Two films, two moments in the same emotional journey. Both were directed and produced independently using Dreamina AI for motion generation, with additional colour grading and timing refinement. Each targets a distinct beat — the damage reality that every girl in this audience knows, and the transformation that UNOVE delivers.

Film 01
Film 02
05 — Production Process

How it was made.

Producing a cinematic beauty campaign without a studio, crew, or talent budget requires a different kind of creative problem-solving. As a creative partner at Dreamina AI, I wanted to show how the tool can support a real creative-director workflow: research, concept, visual language, prompt direction, grading, and final campaign rhythm. The skill required is precision of visual language: the ability to describe exactly what you see in your head in terms a generative system can realise.

01
Research
Brand audit, audience segmentation, competitive landscape across K-beauty and prestige Western haircare. Understanding UNOVE's product science.
02
Concept
Creative territory definition, visual moodboarding, emotional arc mapping, scripting and storyboarding both films from scratch.
03
Direction
Iterative prompt engineering in Dreamina AI — directing composition, lighting, colour palette, character expression, motion, and product focus through precise language.
04
Post
Colour grading, timing refinement, typography, sound design, and final export to social platform specifications. Moodier palette for damage phase, warm vivid tones for transformation.
06 — Reflection

What I learned.

This project began with a question I couldn't stop thinking about: why isn't UNOVE everywhere in North America already? The product genuinely outperforms most of what's on Western shelves. The answer is that Korean brands default to marketing within Korean cultural contexts — brilliant at home, but requiring a deliberate bridge to reach an audience that hasn't been introduced to the brand ecosystem yet. That bridge is culture, not product specs.

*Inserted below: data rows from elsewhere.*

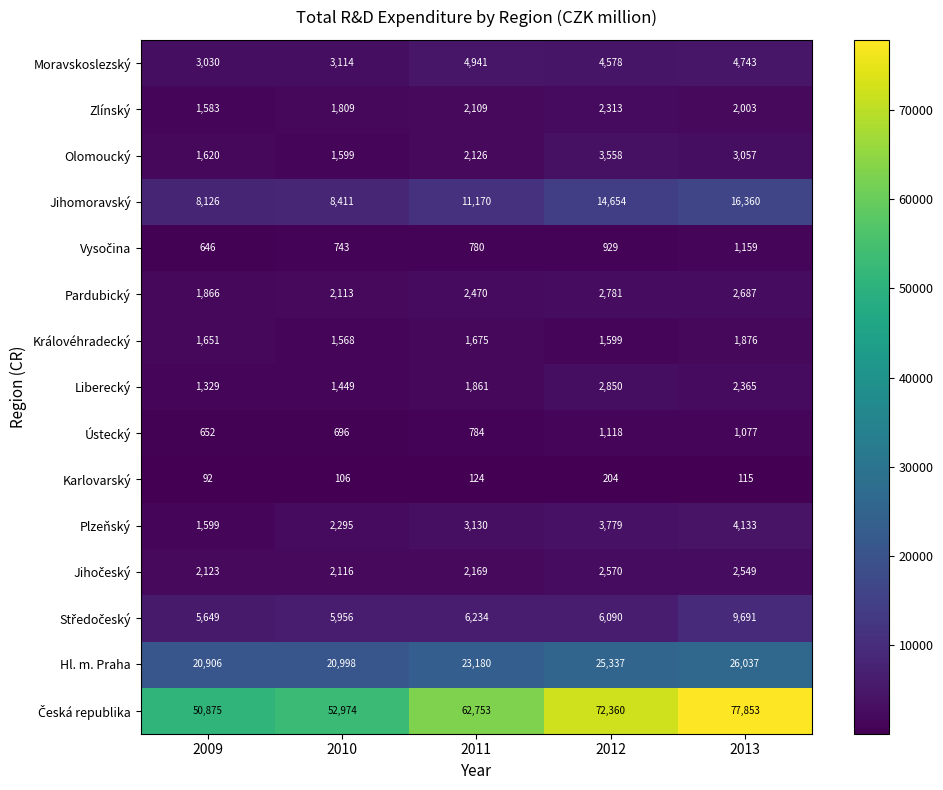

At which label is Plzeňský closest to 2866?

2011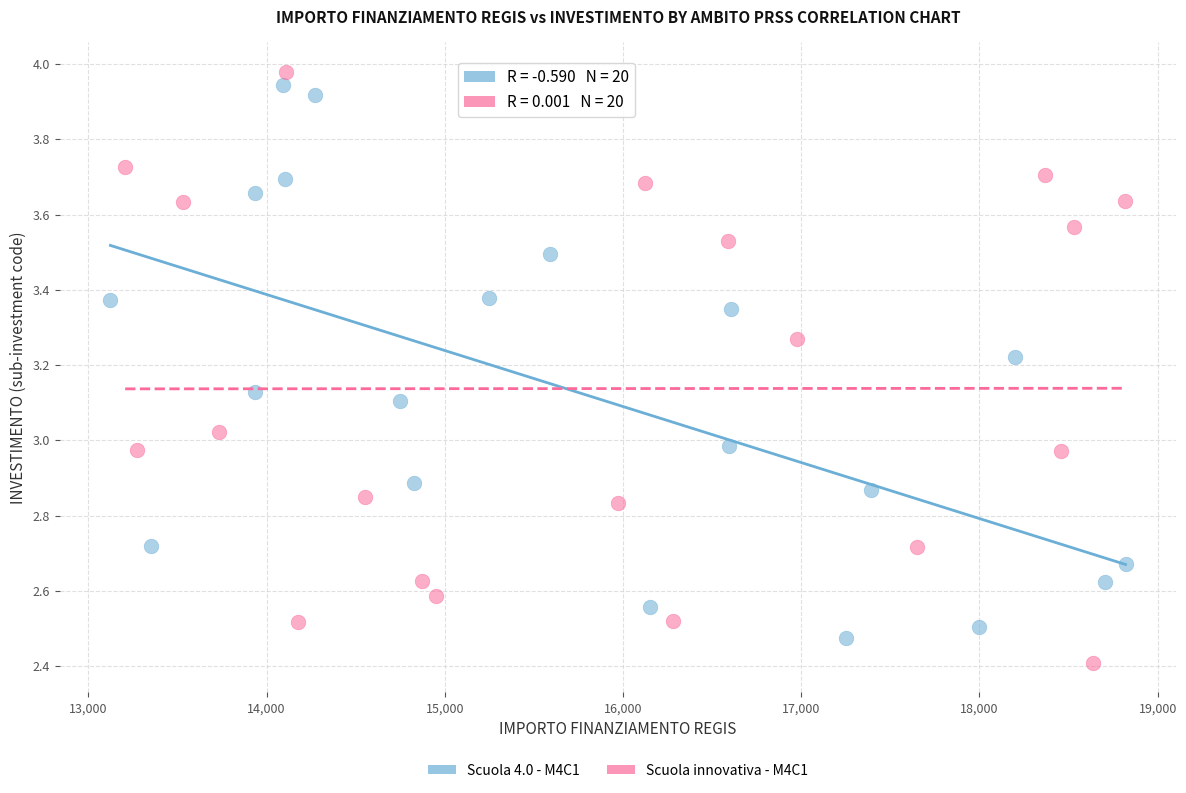

What are all the series names shown in the legend?

Scuola 4.0 - M4C1, Scuola innovativa - M4C1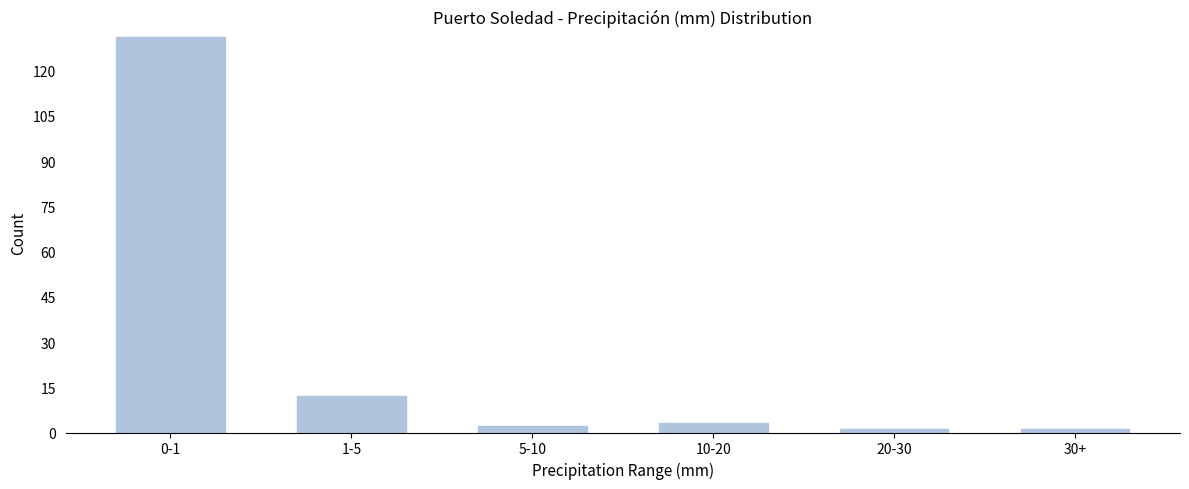

Reading left to right, what are all the values shown in this chart?

131	12	2	3	1	1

Operating as a one-person creative team — strategist, director, and motion designer simultaneously — forced a clarity of thinking you only develop when there's no one else to defer to. Every decision had to be defensible on its own terms. That constraint sharpened the work considerably.

Working with Dreamina AI shifted my understanding of what creative direction actually is. The technical skill matters less than the precision of your visual imagination — the ability to describe exactly what you see and feel in language clear enough for a generative system to realise it. That's a genuinely transferable design capability, not a shortcut around craft.